Sie sprechen das Thema Ökosysteme an?
OE: Wir machen hier alle die ersten Gehversuche. Wir bieten beispielsweise als Gesundheitsexperte Ergonomie-Programme an, schulen ein besseres und aktiveres Sitzen. Warum sollten wir nicht mit Produzenten von Bürostühlen zusammenarbeiten? Der Fantasie sind da keine Grenzen gesetzt.
Sind aber die Vermittler nicht noch weit weg von diesen Themen?
OE: In der Tat ist der Makler oft noch etwas weiter weg von den Themen. Unsere Ausschließlichkeitsorganisation und natürlich vor allem unsere Spezialistenorganisation ist schon etwas näher dran. Gerade deshalb wollen wir die Makler dabei unterstützen und ihnen aufzeigen, welche Potenziale sich hierbei bieten.
ES: Aber ich finde das ganz normal und das ist auch jetzt nicht so disruptiv. Versicherungen und Zusatzprogramme gab es immer schon, jetzt entwickeln wir uns nur weiter in diese Richtung. Der Reifegrad wird sich daher immer weiterentwickeln und Kooperationen werden eine größere und wichtigere Rolle einnehmen.
Auch in der Pflegeversicherung ist das ein Thema. Welche Entwicklungen sehen Sie da?
OE: Pflege ist natürlich ist ein riesiges Thema und letztlich für uns ein gesellschaftlicher Auftrag. Wir kümmern uns darum und finden die Ideen unseres Gesundheitsministers gut, was den Aufbau von Personal, Gehaltsstrukturen usw. angeht. Aber das bringt natürlich auch Kosten mit sich. Und so kommt es unumgänglich zu Beitragsanpassungen in GKV und PKV. Umso wichtiger ist es daher, das Bewusstsein der Menschen für eine mögliche Pflegebedürftigkeit im Alter zu schärfen.
Sind die Beteiligten bei dem Thema nicht auch desillusioniert?
OE: Nein, das kann man so nicht sagen. Es gibt einige positive Entwicklungen. Es werden bereits Pflegeversicherungen online angeboten und sind auch online abschließbar. Es gibt auch Tarifverträge, bei denen eine betriebliche Pflegeversicherung festgeschrieben wurde. Wir finden den Ansatz gut und es ist doch auch eine gute Sache, wenn sich auch Arbeitgeber des Themas annehmen.

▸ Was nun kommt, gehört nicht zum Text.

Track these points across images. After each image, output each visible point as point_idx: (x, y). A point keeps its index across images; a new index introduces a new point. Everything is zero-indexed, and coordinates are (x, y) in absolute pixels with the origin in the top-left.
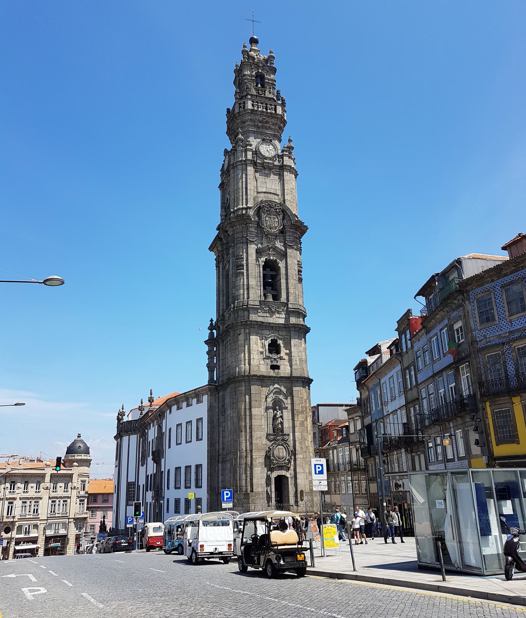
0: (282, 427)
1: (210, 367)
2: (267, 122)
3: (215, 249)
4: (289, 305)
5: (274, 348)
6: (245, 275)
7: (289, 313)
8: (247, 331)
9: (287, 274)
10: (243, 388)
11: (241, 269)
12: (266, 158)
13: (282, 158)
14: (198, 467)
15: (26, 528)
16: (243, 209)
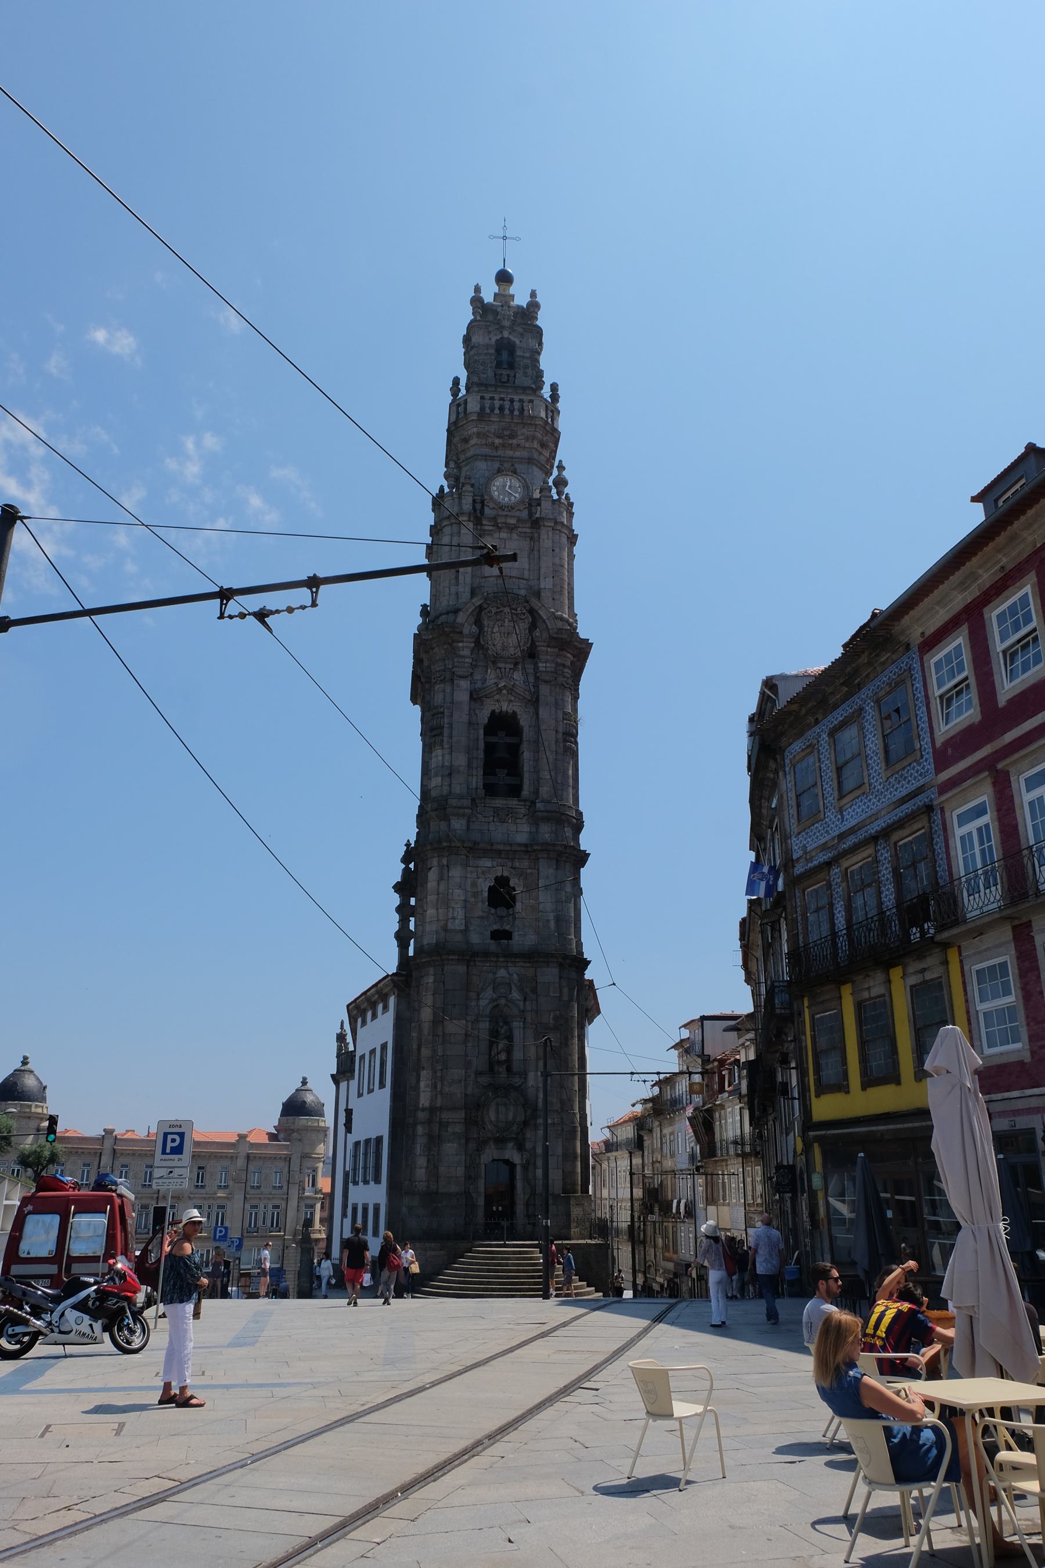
0: (509, 1061)
1: (402, 937)
2: (512, 436)
3: (419, 701)
4: (538, 805)
5: (501, 896)
6: (446, 746)
7: (535, 818)
8: (445, 861)
9: (536, 742)
10: (431, 979)
11: (438, 735)
12: (502, 508)
13: (539, 505)
14: (379, 1140)
15: (202, 1255)
16: (448, 613)
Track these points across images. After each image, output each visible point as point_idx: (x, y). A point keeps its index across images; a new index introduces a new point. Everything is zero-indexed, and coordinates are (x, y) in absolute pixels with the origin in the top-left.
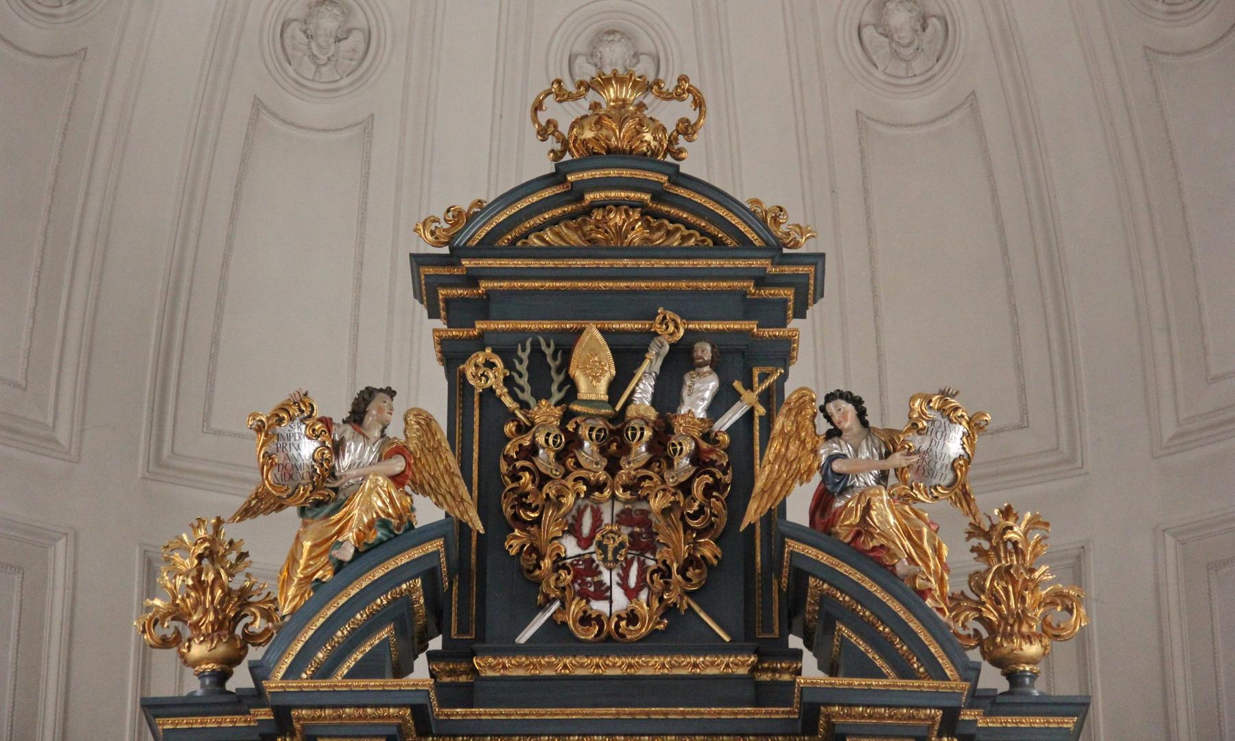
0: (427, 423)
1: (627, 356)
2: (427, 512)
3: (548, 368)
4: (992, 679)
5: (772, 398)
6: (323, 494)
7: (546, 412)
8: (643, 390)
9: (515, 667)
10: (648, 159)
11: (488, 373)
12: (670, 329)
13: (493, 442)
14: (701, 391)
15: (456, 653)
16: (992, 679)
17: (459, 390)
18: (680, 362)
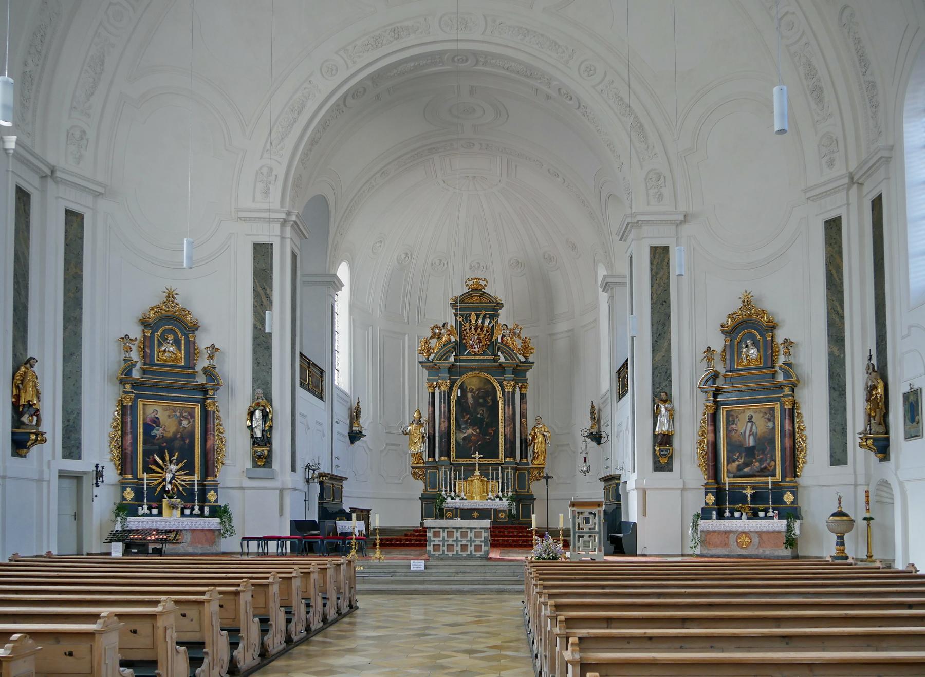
0: (451, 326)
1: (478, 316)
2: (453, 339)
3: (467, 318)
4: (523, 359)
5: (496, 322)
6: (439, 337)
7: (467, 324)
8: (480, 321)
9: (465, 358)
10: (480, 290)
11: (460, 319)
12: (483, 313)
13: (461, 328)
14: (487, 321)
15: (456, 356)
16: (523, 359)
17: (456, 321)
18: (484, 317)
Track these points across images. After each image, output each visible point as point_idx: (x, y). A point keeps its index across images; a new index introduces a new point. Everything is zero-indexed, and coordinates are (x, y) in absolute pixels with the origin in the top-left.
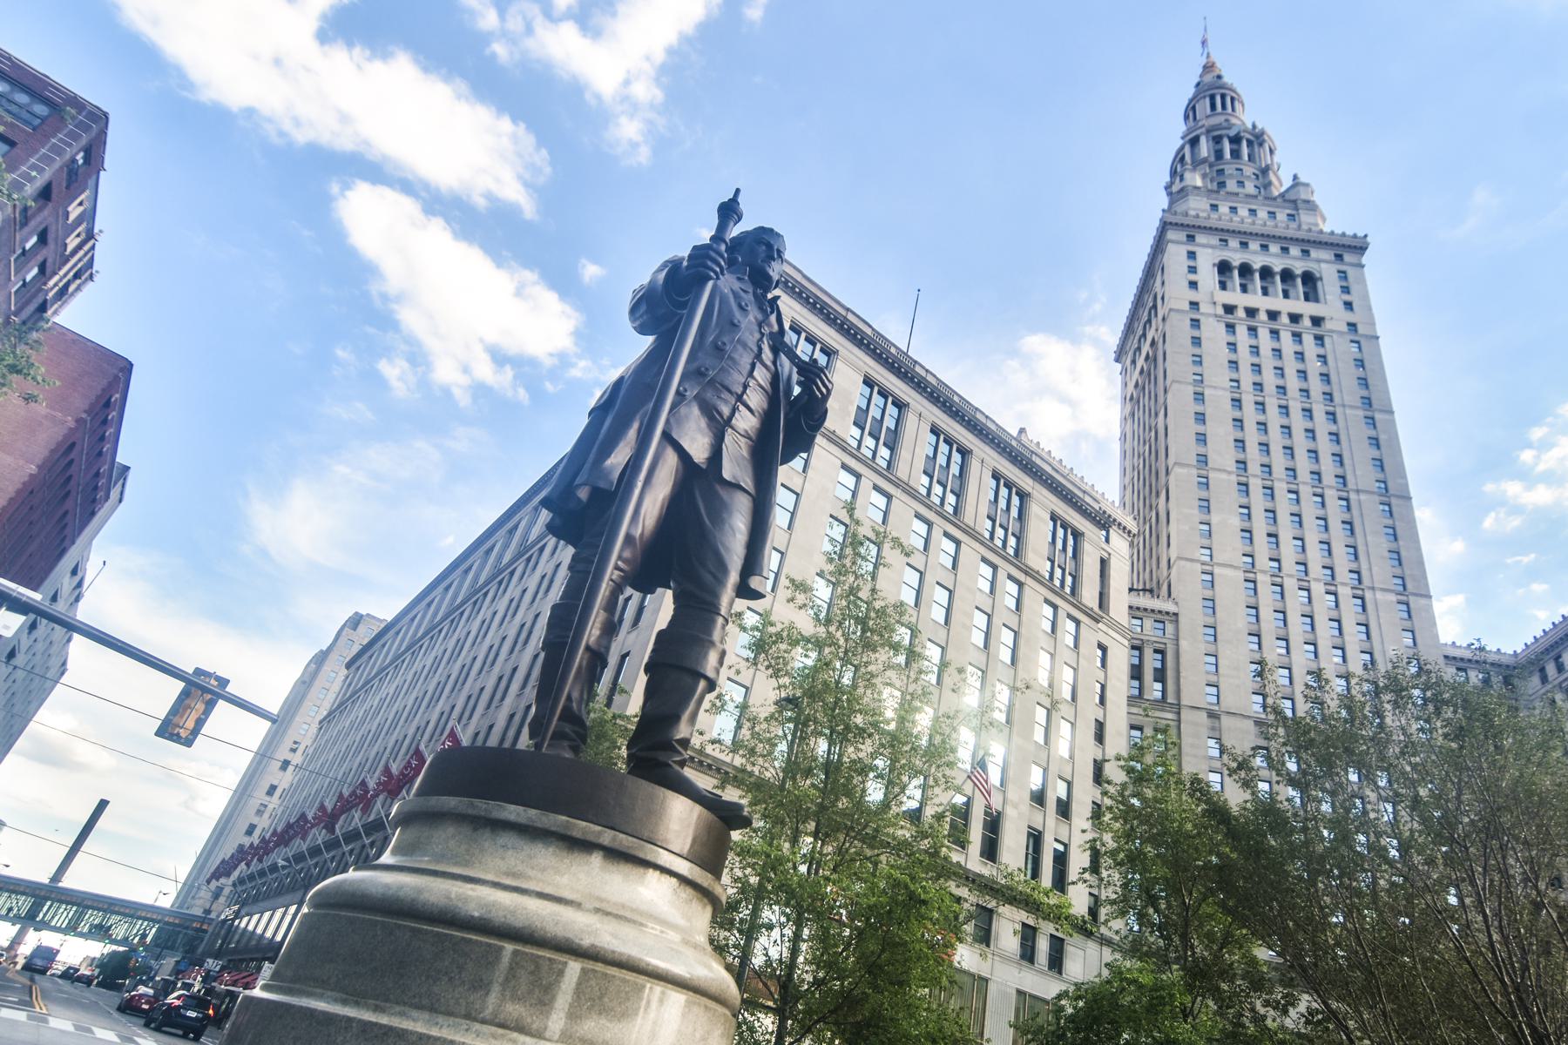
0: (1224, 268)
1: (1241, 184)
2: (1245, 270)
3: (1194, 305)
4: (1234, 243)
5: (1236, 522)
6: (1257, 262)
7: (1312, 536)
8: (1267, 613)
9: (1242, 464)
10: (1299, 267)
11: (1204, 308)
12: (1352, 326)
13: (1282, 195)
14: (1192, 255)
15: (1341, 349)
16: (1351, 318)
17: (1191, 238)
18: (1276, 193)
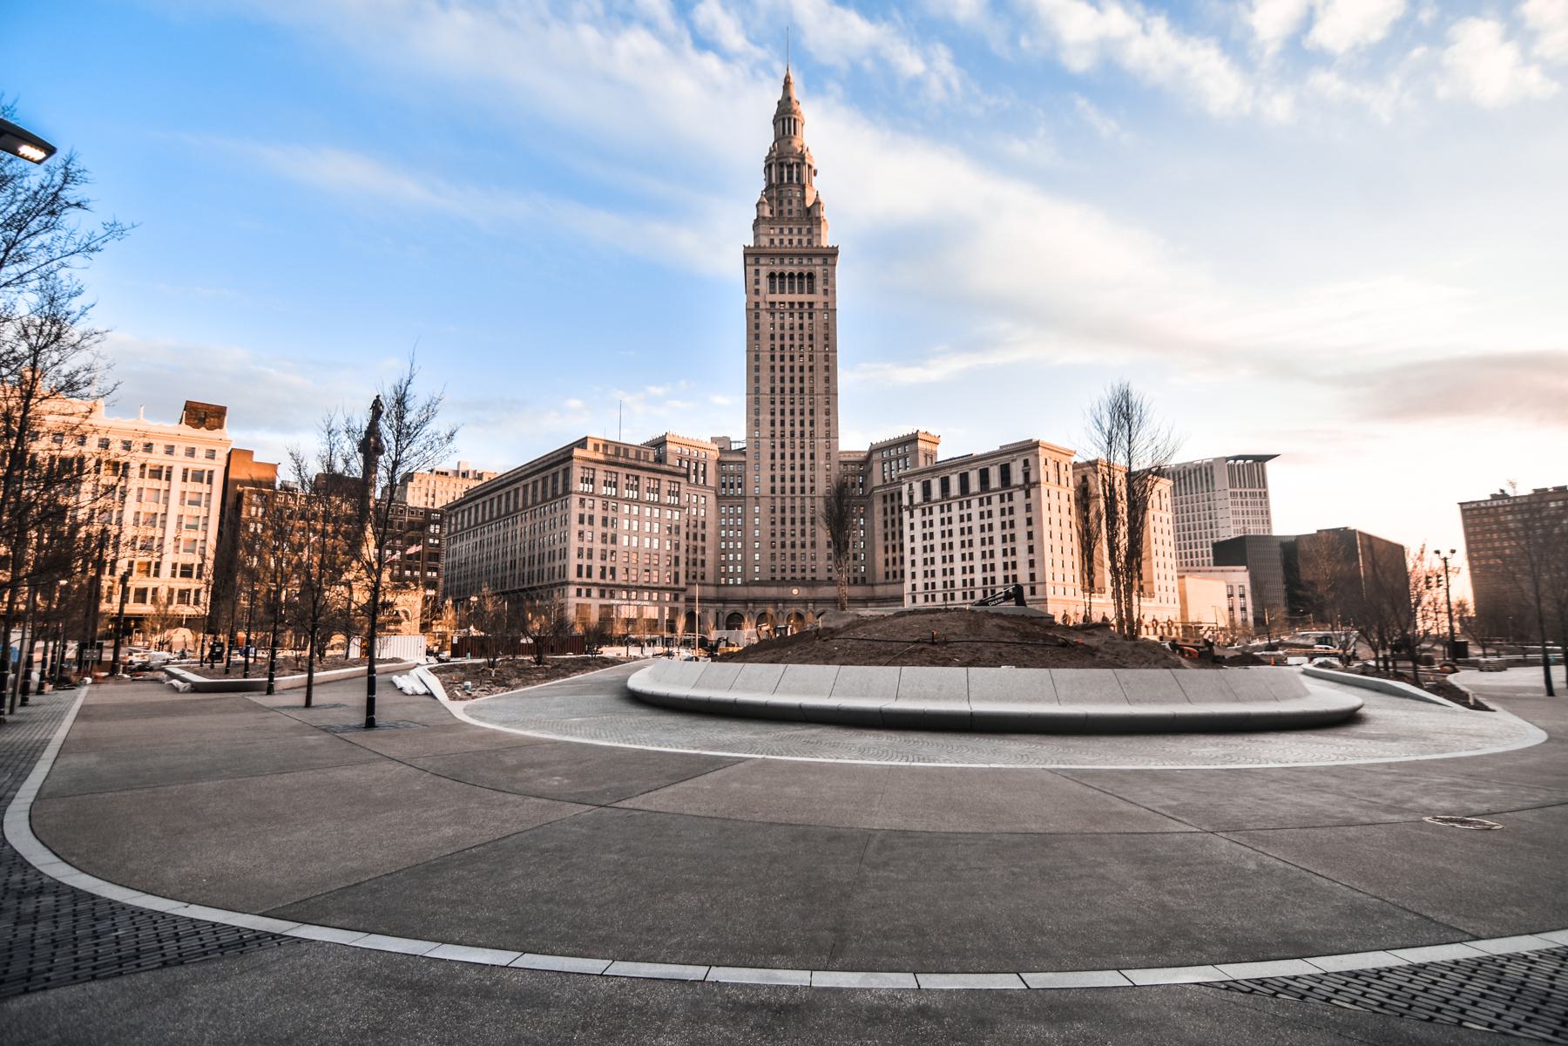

ES: Wir dürfen da auch nicht nachlassen. Wir wissen, dass sich Leute lieber ein Smartphone kaufen als eine Pflegeversicherung abzuschließen. Wir müssen deshalb das Thema immer weiterspielen und in die Köpfe der Bevölkerung bringen, um hier Aufklärung zu schaffen und zu sensibilisieren.
Wie gehen Sie denn mit Vergleichsportalen um?
OE: Wir werden uns hiermit sicherlich stärker auseinandersetzen müssen. Gerade bei der neuen Zusatzversicherungsproduktpalette stellen wir diesbezüglich Überlegungen an.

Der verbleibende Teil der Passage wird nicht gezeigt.